| EXCERPTED TEXT |
::::::

Just passed the last of a heavy batch of tests!

I have updated the bfq-mq branch [1], adding a temporary commit that
contains your diffs (while waiting for you final patch or the like).

Looking forward to some feedback on the other issue I have raised on
locking, and to some review of the current version of bfq-mq, before
proceeding with cgroups support.

Thanks,
Paolo

[1] https://github.com/Algodev-github/bfq-mq

> diff --git a/block/blk-ioc.c b/block/blk-ioc.c
> index fe186a9eade9..b12f9c87b4c3 100644
> --- a/block/blk-ioc.c
> +++ b/block/blk-ioc.c
> @@ -35,7 +35,10 @@ static void icq_free_icq_rcu(struct rcu_head *head)
> 	kmem_cache_free(icq->__rcu_icq_cache, icq);
> }
> 
> -/* Exit an icq. Called with both ioc and q locked. */
> +/*
> + * Exit an icq. Called with both ioc and q locked for sq, only ioc locked for
> + * mq.

::::::

| SOURCE EXCERPT |

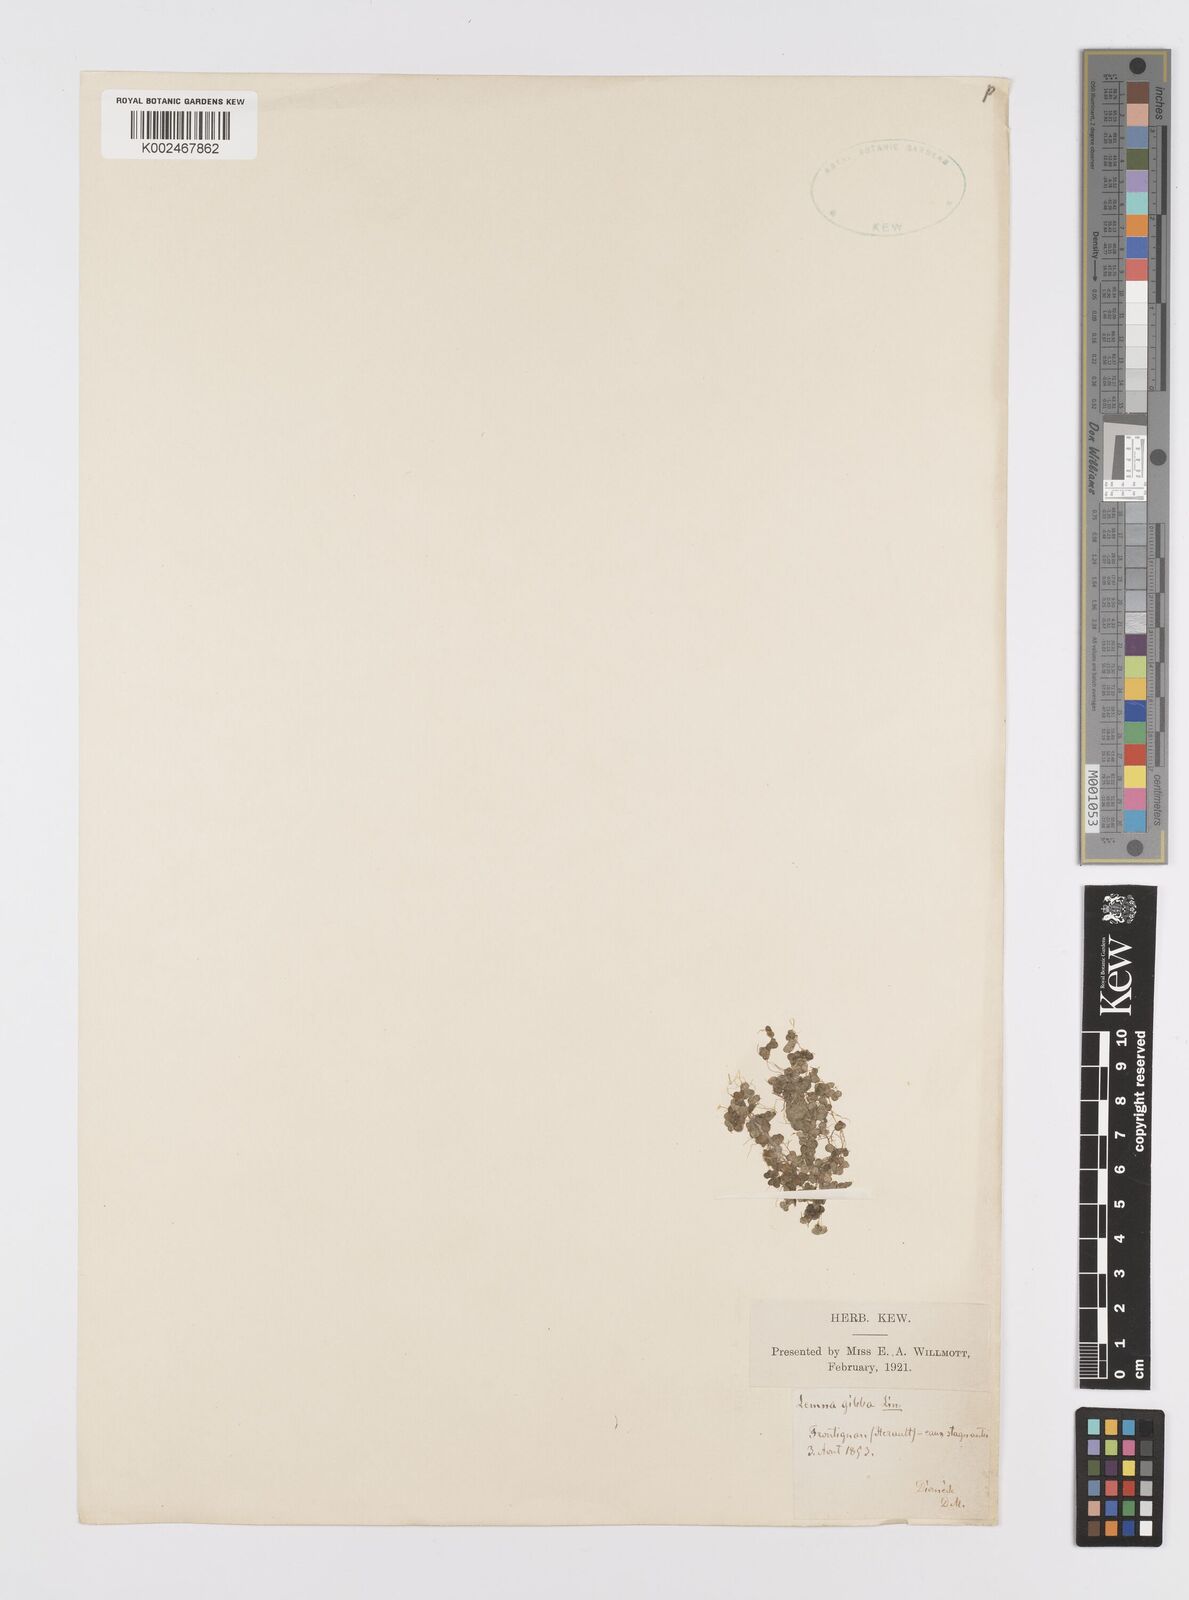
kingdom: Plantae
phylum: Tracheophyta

::::::

| WORK TO COMPLETE |
a) In the bfq-mq message, what does the temporary commit added to the branch contain?
b) Copy the bfq-mq message word for word from "I have updated" up to and including "with cgroups support.".
c) Shorten the paragraph of the bfq-mq message that begins "Looking forward to some feedback" into a brief list that keeps its main points.

| OUTPUTS BY TASK |
a) It contains the recipient's diffs.

b)
I have updated the bfq-mq branch [1], adding a temporary commit that
contains your diffs (while waiting for you final patch or the like).

Looking forward to some feedback on the other issue I have raised on
locking, and to some review of the current version of bfq-mq, before
proceeding with cgroups support.

c)
Wanted before moving on to cgroups support:
- feedback on the other locking issue already raised
- a review of the current version of bfq-mq